Mr. Nicky Hartery, Chairman since May 2012, has been a member of the CRH Board since June 2004. On his appointment as Chairman, he met the independence criteria set out in the UK Corporate Governance Code.

It is also the practice that a majority of the Board comprises non-executive Directors. At present, there are four executive and eight non-executive Directors. The independence of non-executive Directors is considered annually and all non-executive Directors are considered by the Board to be independent. Nonexecutive Directors are expected to challenge management proposals constructively and to examine and review management performance in meeting agreed objectives and targets.
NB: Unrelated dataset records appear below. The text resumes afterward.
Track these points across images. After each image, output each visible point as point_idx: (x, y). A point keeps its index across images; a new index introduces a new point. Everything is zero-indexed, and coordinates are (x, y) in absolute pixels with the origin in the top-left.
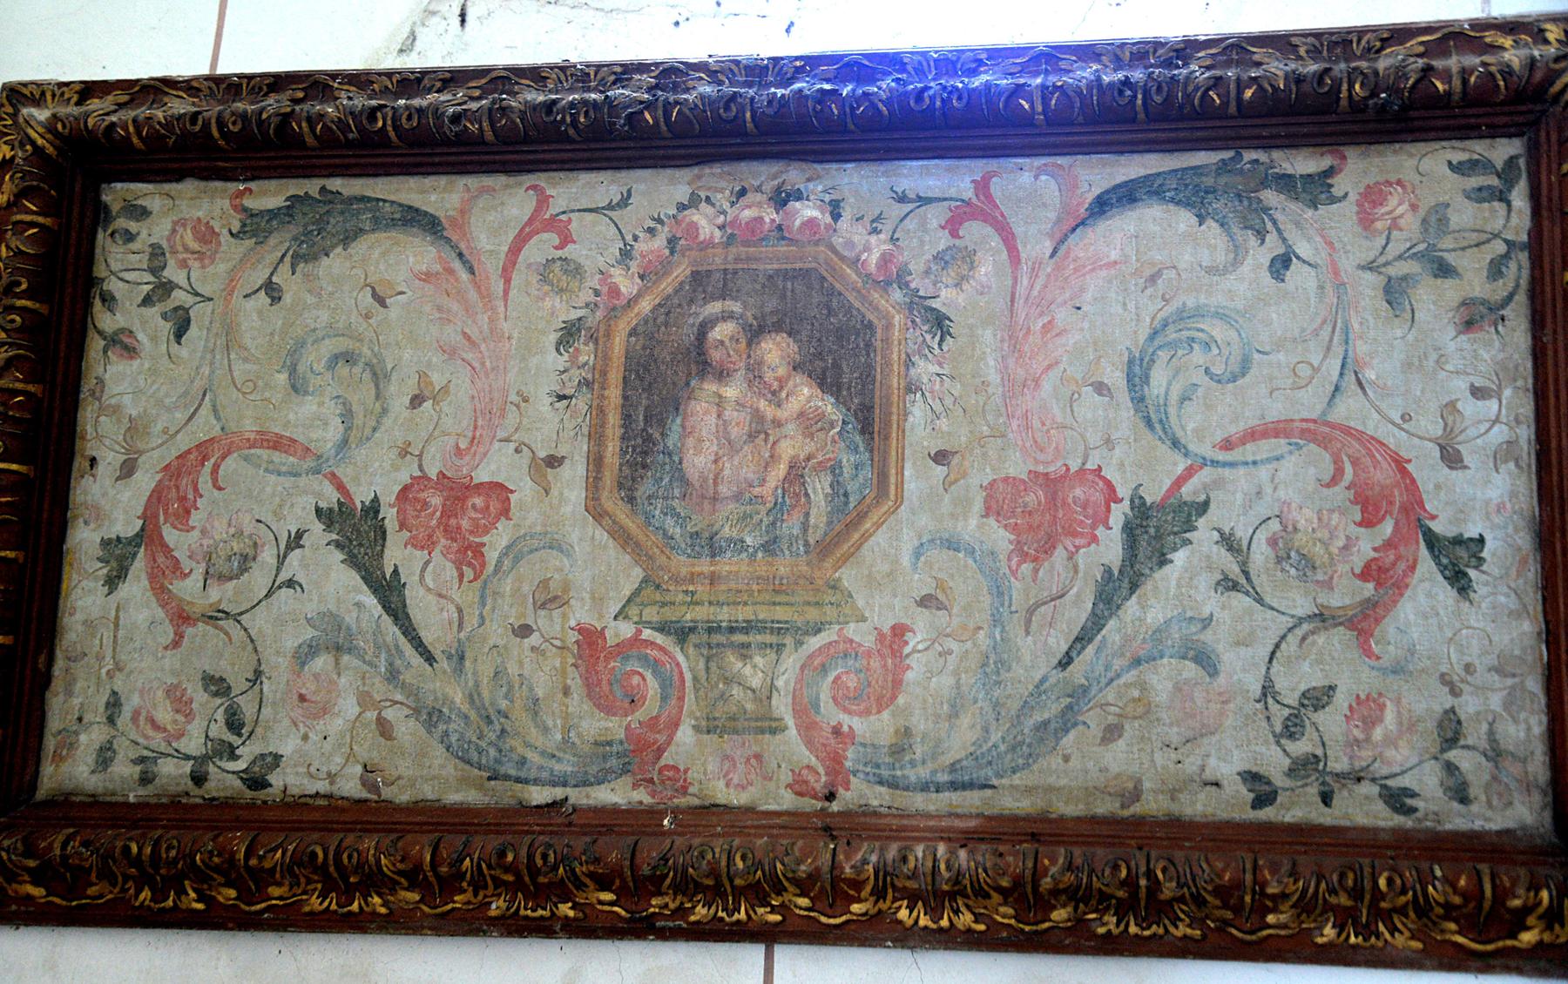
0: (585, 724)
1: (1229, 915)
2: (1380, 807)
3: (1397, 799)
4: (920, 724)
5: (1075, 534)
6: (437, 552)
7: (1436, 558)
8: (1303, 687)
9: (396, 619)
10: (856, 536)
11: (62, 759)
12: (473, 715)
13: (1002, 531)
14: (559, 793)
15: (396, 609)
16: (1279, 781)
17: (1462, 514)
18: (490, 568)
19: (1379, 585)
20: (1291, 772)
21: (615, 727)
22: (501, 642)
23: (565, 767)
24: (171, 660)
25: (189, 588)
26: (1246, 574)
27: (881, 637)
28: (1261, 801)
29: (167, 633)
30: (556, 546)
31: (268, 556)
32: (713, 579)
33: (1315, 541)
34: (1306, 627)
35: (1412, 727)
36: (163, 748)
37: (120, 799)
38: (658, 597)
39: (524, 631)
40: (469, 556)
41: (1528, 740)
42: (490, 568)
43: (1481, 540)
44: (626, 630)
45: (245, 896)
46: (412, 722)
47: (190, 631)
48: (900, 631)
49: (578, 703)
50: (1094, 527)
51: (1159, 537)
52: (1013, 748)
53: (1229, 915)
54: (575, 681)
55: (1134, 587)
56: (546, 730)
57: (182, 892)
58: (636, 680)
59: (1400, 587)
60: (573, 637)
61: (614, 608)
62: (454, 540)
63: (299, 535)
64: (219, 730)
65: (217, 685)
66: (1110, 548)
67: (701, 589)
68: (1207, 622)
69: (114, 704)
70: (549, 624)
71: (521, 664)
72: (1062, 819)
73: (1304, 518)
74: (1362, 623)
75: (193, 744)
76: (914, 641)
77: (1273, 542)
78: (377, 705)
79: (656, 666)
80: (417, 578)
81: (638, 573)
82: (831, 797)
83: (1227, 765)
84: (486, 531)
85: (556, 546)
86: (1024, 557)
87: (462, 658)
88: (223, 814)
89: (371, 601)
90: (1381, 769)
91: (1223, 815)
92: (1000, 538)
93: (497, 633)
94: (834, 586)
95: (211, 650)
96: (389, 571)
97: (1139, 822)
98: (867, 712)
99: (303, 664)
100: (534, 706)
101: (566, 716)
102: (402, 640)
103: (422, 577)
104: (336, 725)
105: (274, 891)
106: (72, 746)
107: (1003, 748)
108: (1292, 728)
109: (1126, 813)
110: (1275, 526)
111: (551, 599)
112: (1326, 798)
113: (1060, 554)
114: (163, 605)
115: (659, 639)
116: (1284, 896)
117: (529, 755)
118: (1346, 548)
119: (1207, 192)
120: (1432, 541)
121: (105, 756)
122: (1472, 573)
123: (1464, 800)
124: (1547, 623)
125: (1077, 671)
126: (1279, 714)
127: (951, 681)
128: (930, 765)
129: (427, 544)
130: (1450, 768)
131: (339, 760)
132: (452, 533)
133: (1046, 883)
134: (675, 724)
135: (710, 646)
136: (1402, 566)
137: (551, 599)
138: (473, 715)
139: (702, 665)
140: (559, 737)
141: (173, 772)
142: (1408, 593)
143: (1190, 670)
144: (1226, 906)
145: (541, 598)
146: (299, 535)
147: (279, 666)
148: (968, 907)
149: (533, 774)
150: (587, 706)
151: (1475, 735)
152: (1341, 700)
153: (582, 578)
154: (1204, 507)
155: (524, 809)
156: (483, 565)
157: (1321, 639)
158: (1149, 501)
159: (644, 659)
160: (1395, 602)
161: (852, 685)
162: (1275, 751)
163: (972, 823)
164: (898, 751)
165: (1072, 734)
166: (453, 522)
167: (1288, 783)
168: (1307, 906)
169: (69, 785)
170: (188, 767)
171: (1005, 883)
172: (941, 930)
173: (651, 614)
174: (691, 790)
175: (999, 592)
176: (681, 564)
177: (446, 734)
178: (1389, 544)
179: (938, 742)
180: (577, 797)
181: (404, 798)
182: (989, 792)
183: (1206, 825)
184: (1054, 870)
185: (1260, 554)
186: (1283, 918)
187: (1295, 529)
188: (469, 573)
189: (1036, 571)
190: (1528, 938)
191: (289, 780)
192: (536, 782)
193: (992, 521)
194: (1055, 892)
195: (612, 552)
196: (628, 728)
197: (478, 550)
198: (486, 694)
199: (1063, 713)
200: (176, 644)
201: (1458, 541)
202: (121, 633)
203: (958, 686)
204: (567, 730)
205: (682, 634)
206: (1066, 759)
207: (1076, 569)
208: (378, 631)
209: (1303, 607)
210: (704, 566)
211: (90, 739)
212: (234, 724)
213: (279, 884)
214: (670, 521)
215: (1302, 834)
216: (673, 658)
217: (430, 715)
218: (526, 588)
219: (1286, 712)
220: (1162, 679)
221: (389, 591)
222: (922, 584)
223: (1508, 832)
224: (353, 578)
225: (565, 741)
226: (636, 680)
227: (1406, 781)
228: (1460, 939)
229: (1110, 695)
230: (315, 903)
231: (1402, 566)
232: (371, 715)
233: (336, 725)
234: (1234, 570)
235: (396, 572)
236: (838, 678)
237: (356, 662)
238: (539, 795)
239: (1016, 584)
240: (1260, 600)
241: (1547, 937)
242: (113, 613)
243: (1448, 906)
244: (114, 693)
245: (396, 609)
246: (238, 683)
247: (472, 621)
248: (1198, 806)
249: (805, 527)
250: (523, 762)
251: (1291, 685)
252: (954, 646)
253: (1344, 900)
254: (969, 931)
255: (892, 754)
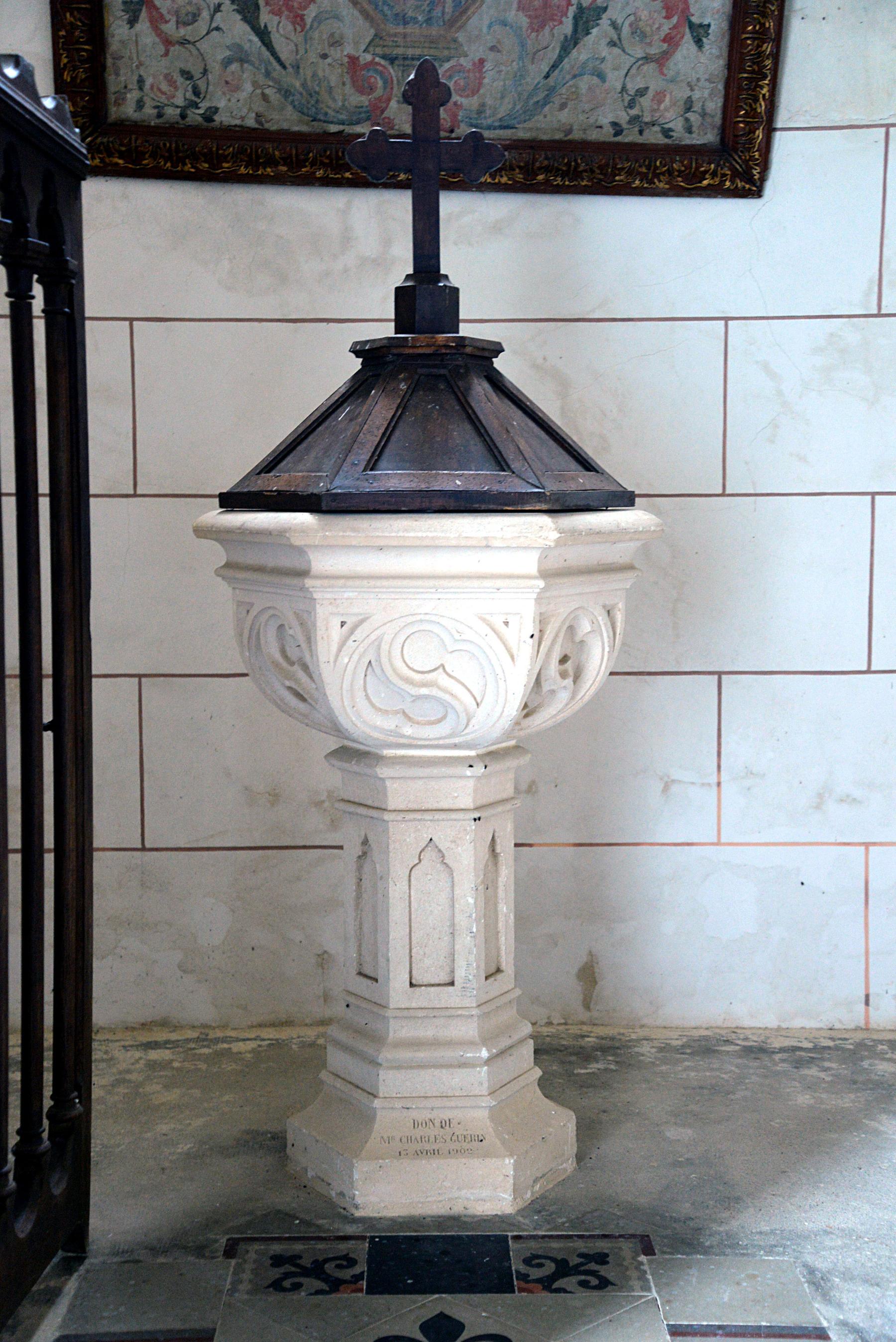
0: (351, 99)
1: (602, 177)
2: (660, 136)
3: (667, 133)
4: (489, 101)
5: (554, 20)
6: (283, 18)
7: (692, 33)
8: (637, 87)
9: (268, 49)
10: (464, 18)
11: (119, 105)
12: (304, 93)
13: (524, 18)
14: (341, 127)
15: (267, 44)
16: (625, 126)
17: (703, 14)
18: (308, 27)
19: (669, 45)
20: (629, 122)
21: (364, 100)
22: (314, 60)
23: (343, 117)
24: (164, 62)
25: (169, 28)
26: (620, 39)
27: (474, 64)
28: (616, 135)
29: (161, 49)
30: (337, 17)
31: (205, 14)
32: (405, 36)
33: (647, 25)
34: (640, 62)
35: (674, 104)
36: (166, 102)
37: (146, 124)
38: (381, 42)
39: (324, 56)
40: (298, 20)
41: (716, 109)
42: (308, 27)
43: (709, 25)
44: (368, 57)
45: (213, 166)
46: (278, 95)
47: (172, 48)
48: (482, 61)
49: (348, 89)
50: (562, 16)
51: (587, 22)
52: (525, 112)
53: (602, 177)
54: (347, 79)
55: (576, 44)
56: (334, 100)
57: (184, 164)
58: (373, 80)
59: (677, 45)
60: (346, 60)
61: (363, 47)
62: (290, 12)
63: (220, 5)
64: (190, 95)
65: (187, 75)
66: (567, 27)
67: (400, 40)
68: (603, 60)
69: (141, 81)
70: (335, 53)
71: (324, 71)
72: (541, 141)
73: (644, 15)
74: (661, 60)
75: (180, 101)
76: (488, 66)
77: (631, 25)
78: (260, 87)
79: (381, 74)
80: (275, 29)
81: (372, 31)
82: (452, 131)
83: (605, 120)
84: (305, 8)
85: (337, 17)
86: (533, 30)
87: (298, 67)
88: (195, 132)
89: (255, 39)
90: (662, 121)
91: (602, 139)
92: (524, 21)
93: (313, 57)
94: (455, 40)
95: (182, 58)
96: (262, 25)
97: (570, 142)
98: (467, 96)
99: (226, 67)
100: (330, 90)
101: (344, 95)
102: (272, 59)
103: (278, 29)
104: (243, 95)
105: (225, 165)
106: (124, 99)
107: (521, 112)
108: (631, 105)
109: (566, 139)
110: (632, 18)
111: (336, 42)
112: (641, 132)
113: (547, 29)
114: (158, 35)
115: (383, 62)
116: (623, 169)
117: (330, 111)
118: (659, 28)
119: (842, 1249)
120: (691, 26)
121: (140, 104)
122: (704, 40)
123: (690, 132)
124: (729, 60)
125: (551, 81)
126: (627, 98)
127: (502, 83)
128: (492, 119)
129: (278, 13)
130: (687, 120)
131: (246, 111)
132: (290, 9)
133: (537, 164)
134: (389, 100)
135: (404, 66)
136: (679, 36)
137: (336, 42)
138: (304, 93)
139: (400, 74)
140: (340, 104)
141: (171, 113)
142: (680, 48)
143: (595, 80)
144: (601, 174)
145: (331, 41)
146: (220, 5)
147: (215, 68)
148: (507, 175)
149: (331, 119)
150: (352, 91)
151: (697, 107)
152: (651, 93)
153: (349, 33)
154: (605, 9)
155: (327, 134)
156: (305, 24)
157: (645, 68)
158: (584, 5)
159: (376, 71)
160: (674, 52)
161: (462, 84)
162: (624, 113)
163: (508, 142)
164: (479, 112)
165: (547, 107)
166: (290, 3)
167: (628, 126)
168: (630, 172)
169: (123, 116)
170: (178, 111)
171: (522, 164)
172: (495, 184)
173: (379, 50)
174: (397, 127)
175: (523, 45)
176: (392, 28)
177: (293, 101)
178: (675, 27)
179: (495, 109)
180: (349, 129)
181: (274, 128)
182: (514, 130)
183: (595, 143)
184: (541, 160)
185: (626, 31)
186: (622, 177)
187: (640, 20)
188: (299, 29)
189: (537, 36)
190: (705, 182)
191: (222, 119)
192: (332, 122)
193: (520, 13)
194: (540, 168)
195: (361, 22)
196: (370, 101)
197: (302, 17)
198: (309, 83)
199: (544, 98)
200: (166, 54)
201: (701, 25)
202: (140, 48)
203: (504, 85)
204: (344, 100)
205: (392, 60)
206: (545, 116)
207: (553, 36)
208: (260, 54)
209: (640, 54)
210: (400, 29)
211: (132, 96)
212: (196, 92)
213: (228, 162)
214: (386, 8)
215: (632, 146)
216: (388, 71)
217: (286, 92)
218: (325, 37)
219: (630, 98)
220: (584, 83)
221: (263, 35)
222: (490, 40)
223: (705, 144)
224: (247, 28)
225: (343, 105)
226: (373, 80)
227: (670, 125)
228: (682, 184)
229: (564, 91)
230: (243, 170)
231: (679, 36)
232: (259, 91)
233: (243, 95)
234: (615, 38)
235: (266, 26)
236: (456, 82)
237: (250, 67)
238: (333, 128)
239: (529, 42)
240: (624, 51)
241: (712, 182)
242: (134, 38)
243: (679, 171)
244: (140, 76)
245: (267, 44)
246: (197, 75)
247: (302, 52)
248: (594, 136)
249: (443, 13)
250: (326, 114)
251: (632, 88)
252: (504, 68)
253: (644, 170)
254: (506, 184)
255: (477, 114)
In addition, they are expected to draw on their experience and knowledge in respect of any challenges facing the Group and in relation to the development of proposals on strategy. The non-executive Directors generally meet before or after each Board meeting without executives being present. Directors are appointed for specified terms and are subject to the Memorandum and Articles of Association of the company. The Directors are committed to ensuring that the Board is sufficiently diverse and appropriately balanced.

In terms of Board renewal, four criteria are taken into consideration: (i) international business experience; (ii) skills, knowledge and expertise in areas relevant to the operation of the Board; (iii) diversity, including nationality and gender; (iv) the need for an appropriately sized Board. Each, or a combination, of these factors can take priority. Consequently, to date the Board has not set specific objectives in relation to diversity. All Directors retire at each Annual General Meeting and submit themselves to shareholders for re-election. Directors who are seeking re-election are subject to a satisfactory performance appraisal.

Induction and Development New Directors are provided with extensive briefing materials and a tailored induction programme on the Group and its operations. The Chairman conducts a formal evaluation of individual Directors annually, which includes review of training needs where appropriate. Directors can also avail of opportunities to hear the views of and meet with the Group’s investors and analysts. Directors regularly receive copies of research and analysis conducted on CRH and the building materials sector. The Board receive regular updates from the external auditors in relation to regulatory and accounting developments. Updates in relation to other relevant matters, for example, changes in company law, are provided from time to time. Directors also meet with key executives and, in the course of twice-yearly visits by the Board to Group locations, see CRH businesses at first hand and meet with local management.

Company Secretary All Directors have access to the advice and services of the Company Secretary, who is responsible to the Board for ensuring that Board procedures are complied with.